Police seeking to build citizens’ trust – community relations dept. revived
The relationship between communities and the police will be further strengthened as the Guyana Police Force (GPF) has officially re-established its Community Relations Department (CRD).
The CRD is responsible for ensuring preventative policing strategies, utilising proactive and reactive law enforcement, and community participation.
Through intersocial activities such as sporting tournaments and friendly competitions, as well as educating residents on police duties and responsibilities, the department will foster a professional collaborative partnership between the police and the community.
Delivering the feature address during the opening of the new $10 million facility on Barrack Street, Minister of Home Affairs, Robeson Benn, M.P, said the CRD will play a pivotal role in bridging the visible gap between communities and police, and will provide education to residents on how they ought to interact with officers.
“We still have misguided persons in communities who think that if the police want to effect an arrest, that it is appropriate to attack and prevent the arrest of persons who are doing and continue to do harm in the community. So, the Community Relations [Department}…will have to continue to engage at all levels…in relation to bringing about education, respect, engagement and understanding as to what the mission…of the Guyana Police Force is in having a safe society,” Minister Benn detailed.
Minister Benn said that the department will be critical in the reduction of crimes in various communities across the country.
“It is a difficult task, but we have to keep engaged to the Community Relations Department…so that we could deal with the criminal elements and so that we could avoid and mitigate…criminal activities,” he said.
Offering remarks Commissioner of Police (ag) Clifton Hicken revealed that more preventative measures will be embraced by members of the GPF. This, he said, will build a higher level of trust between police officers and members of various communities.
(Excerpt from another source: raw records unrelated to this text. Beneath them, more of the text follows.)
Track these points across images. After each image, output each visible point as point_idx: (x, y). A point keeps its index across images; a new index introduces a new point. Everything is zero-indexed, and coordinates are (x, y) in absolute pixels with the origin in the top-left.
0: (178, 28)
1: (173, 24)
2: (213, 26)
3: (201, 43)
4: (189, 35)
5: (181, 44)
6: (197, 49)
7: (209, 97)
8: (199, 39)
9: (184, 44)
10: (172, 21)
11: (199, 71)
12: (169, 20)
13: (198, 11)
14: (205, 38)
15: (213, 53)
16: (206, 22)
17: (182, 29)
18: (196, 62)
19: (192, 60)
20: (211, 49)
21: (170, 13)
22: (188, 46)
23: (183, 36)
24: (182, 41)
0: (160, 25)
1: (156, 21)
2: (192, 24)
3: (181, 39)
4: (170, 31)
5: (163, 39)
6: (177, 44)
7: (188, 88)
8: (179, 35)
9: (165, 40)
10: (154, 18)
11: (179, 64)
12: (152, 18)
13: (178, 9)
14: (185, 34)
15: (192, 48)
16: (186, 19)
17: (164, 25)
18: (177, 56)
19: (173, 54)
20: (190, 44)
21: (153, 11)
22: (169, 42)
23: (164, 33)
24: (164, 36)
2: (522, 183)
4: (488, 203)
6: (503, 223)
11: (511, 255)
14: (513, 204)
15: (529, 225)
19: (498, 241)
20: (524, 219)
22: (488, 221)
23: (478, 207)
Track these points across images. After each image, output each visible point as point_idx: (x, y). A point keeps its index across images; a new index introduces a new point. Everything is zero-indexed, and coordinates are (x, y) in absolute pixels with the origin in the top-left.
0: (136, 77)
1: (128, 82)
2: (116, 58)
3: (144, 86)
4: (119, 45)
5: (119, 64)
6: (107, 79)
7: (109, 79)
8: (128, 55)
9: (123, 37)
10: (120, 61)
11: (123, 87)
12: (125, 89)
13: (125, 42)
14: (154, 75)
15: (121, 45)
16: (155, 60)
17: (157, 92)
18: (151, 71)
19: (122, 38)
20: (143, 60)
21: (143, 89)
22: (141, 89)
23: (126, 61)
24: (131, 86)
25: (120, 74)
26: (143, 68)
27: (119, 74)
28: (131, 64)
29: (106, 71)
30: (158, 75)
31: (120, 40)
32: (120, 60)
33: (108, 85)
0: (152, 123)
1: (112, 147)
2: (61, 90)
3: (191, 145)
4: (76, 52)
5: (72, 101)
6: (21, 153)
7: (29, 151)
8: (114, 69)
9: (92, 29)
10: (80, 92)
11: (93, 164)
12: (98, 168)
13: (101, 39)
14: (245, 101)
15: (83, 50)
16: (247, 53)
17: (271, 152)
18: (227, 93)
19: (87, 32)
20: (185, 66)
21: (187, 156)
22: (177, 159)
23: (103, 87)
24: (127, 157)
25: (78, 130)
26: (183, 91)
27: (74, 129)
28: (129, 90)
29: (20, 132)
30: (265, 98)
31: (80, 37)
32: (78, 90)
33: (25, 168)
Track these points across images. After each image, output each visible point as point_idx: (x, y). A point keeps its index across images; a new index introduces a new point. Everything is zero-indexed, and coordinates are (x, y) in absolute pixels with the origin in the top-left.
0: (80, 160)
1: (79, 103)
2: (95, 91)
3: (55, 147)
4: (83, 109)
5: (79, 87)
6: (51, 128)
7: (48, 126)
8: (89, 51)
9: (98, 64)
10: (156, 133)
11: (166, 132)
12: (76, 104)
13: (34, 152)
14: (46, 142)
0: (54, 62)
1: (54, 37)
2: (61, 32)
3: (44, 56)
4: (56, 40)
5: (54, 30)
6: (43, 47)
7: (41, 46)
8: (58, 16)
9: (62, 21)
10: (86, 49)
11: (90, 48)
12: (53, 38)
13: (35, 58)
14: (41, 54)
“The training we are undergoing for the police now will not be confrontational. Of course, we have segregated policing where we have the crime patrols that deal specifically with crime, but the training that we are undergoing now with our young recruits is more preventative policing. So, you’re gonna see the police in and out of the communities…and by doing that we can build trust, we can build bridges and we can even partner in a more cohesive way,” Hicken explained.